White blâma les hauts dirigeants pour leur silence en ce qui concerne le sujet de l’organisation, déclara Knight. Ellen White partageait cet avis, déplorant le manque de courage moral de ces dirigeants qui préféraient garder un silence prudent. Elle avait reçu une vision qui lui démontrait que la vraie Babylone était la confusion et les conflits qui accompagnaient  la désorganisation.

« Au lieu d’être un peuple uni, qui s’affermit, en plusieurs endroits nous sommes comparables à de petits fragments brisés, qui s'éparpillent tout en perdant de leur vigueur. Encore combien de temps allons-nous attendre ? » écrivait James White dans « The Review »  datant d’Août 1861.

Peu de temps après, le soutien tant attendu en faveur d’une organisation, se fit sentir. Au mois d’Octobre de cette année, les adventistes de l’état du Michigan s’organisaient en une fédération d’état. Au cours des 12 mois qui suivirent, les adventistes de 6 autres états firent de même. Nonobstant quelques intransigeants dans l’Est, vers 1862, il était évident que la marche vers le processus d’organisation était inéluctable.

Mais sans un haut corps dirigeant, les responsables tels James White, Joseph Harvey Waggoner et Andrews craignaient que l’Eglise ne puisse bénéficier pleinement de tous les avantages découlant du fait d’être une organisation. Ils proposèrent que chaque fédération d’état envoie un pasteur ou un  délégué pour une assemblée administrative ou pour une conférence générale. Le besoin d’avoir un ministère pastoral fiable était un facteur déterminant. Si les pasteurs avaient droit à une bienveillance systématique, argumenta James, alors les églises avaient le droit de s’attendre à un travail systématique.

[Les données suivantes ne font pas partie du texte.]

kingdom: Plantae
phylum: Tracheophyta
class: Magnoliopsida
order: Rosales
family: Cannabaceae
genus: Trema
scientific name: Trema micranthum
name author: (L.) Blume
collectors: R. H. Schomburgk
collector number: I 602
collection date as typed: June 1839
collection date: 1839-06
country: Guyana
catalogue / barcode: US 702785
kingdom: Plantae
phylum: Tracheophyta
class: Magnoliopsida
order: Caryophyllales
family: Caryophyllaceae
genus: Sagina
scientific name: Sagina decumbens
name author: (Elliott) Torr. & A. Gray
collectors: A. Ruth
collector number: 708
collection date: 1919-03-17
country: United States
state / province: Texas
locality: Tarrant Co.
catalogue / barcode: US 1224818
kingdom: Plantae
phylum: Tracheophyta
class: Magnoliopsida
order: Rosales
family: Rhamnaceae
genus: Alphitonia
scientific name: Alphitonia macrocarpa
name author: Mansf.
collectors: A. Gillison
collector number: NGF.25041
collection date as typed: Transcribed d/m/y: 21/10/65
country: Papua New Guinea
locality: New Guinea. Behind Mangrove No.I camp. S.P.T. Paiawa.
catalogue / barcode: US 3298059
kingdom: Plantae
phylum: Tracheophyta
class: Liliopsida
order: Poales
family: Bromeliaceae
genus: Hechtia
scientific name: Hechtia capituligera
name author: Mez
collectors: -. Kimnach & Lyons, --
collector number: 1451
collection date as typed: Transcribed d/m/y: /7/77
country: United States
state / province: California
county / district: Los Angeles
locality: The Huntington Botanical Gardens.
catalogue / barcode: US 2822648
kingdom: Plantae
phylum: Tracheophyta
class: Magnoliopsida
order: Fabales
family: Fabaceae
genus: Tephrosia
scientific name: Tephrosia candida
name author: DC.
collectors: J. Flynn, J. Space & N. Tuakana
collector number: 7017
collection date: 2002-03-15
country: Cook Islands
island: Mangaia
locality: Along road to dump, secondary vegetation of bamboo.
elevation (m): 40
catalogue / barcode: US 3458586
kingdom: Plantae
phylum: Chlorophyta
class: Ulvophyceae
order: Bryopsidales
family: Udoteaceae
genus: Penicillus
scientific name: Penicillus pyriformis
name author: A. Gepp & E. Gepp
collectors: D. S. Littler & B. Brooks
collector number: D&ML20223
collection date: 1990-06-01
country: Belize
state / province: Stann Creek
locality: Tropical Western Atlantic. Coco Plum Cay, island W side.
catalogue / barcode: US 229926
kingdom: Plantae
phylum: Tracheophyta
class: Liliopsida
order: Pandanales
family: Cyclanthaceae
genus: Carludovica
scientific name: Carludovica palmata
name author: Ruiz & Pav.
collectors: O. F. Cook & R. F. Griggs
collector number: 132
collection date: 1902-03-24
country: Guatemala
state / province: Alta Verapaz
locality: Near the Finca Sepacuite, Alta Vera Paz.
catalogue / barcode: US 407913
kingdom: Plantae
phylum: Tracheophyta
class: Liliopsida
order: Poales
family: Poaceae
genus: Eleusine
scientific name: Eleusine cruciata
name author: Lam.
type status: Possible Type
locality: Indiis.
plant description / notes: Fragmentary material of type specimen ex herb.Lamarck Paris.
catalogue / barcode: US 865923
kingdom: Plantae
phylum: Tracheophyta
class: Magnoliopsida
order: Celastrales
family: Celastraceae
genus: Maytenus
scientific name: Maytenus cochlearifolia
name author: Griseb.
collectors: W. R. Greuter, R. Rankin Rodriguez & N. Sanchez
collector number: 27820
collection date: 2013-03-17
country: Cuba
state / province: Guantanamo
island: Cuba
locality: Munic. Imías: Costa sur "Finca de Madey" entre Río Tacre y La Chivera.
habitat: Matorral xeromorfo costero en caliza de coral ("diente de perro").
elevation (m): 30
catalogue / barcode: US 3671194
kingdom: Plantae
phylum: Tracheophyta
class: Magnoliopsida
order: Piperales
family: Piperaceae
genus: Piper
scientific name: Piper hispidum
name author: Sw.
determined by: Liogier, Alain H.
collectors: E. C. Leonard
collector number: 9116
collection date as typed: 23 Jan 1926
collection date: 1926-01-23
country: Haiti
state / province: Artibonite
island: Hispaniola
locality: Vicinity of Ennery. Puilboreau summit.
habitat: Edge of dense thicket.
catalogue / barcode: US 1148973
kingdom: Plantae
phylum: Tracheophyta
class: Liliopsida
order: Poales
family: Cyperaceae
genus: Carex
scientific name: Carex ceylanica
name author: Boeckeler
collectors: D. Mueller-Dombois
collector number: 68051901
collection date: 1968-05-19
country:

John Byington a servi en tant que premier président de l’Eglise Adventiste du 7ème Jour.
John Byington a servi en tant que premier président de l’Eglise Adventiste du 7ème Jour.

Donc en Mai 1863, 20 délégués, dont 10 de la fédération du Michigan, se rencontrèrent à Battle Creek, pour organiser la Conférence Générale des Adventistes du 7ème Jour, avec pour objectif de s’assurer la cohésion et l’unité dans le travail et promouvoir les intérêts généraux de la cause de la présente vérité et de perfectionner l’organisation du mouvement.

Les délégués adoptèrent également une constitution, un modèle pouvant servir aux fédérations, et élirent les trois plus hauts officiels de la dénomination, notamment le président, le secrétaire et le trésorier. Bien qu’élu à l’unanimité, James White déclina la présidence, craignant que cela n’entrave ses efforts  pour la mise en place d’une organisation, ne voulant pas qu’on l’accuse de prise de pouvoir personnel, explique Knight. Ce fut donc John Byington qui assura la première présidence du mouvement.

Mais l’homme qui avait été à l’origine de la mise en place de la structure pour les prises de décision en ce qui concerne l’Eglise, exerçait déjà une grande influence. White avait introduit la notion que si les actions et les pratiques n’étaient pas condamnées par la Bible et qu’elles n’allaient pas à l’encontre du bon sens, alors elles pouvaient être considérées comme légitimes, a ajouté Knight. C’était un défi lancé à ces premiers adventistes qui interprétaient la bible dans le sens littéral du terme.

« Si l’on s’était contenté d’une interprétation primaire, cela aurait grandement handicapé la progression de l’Eglise par rapport aux époques et à la culture, » a déclaré Knight.

Avec une compréhension plus élargie et l’acceptation d’une structure, l’Eglise se retrouva mieux équipée pour affiner ses doctrines et pour organiser sa mission.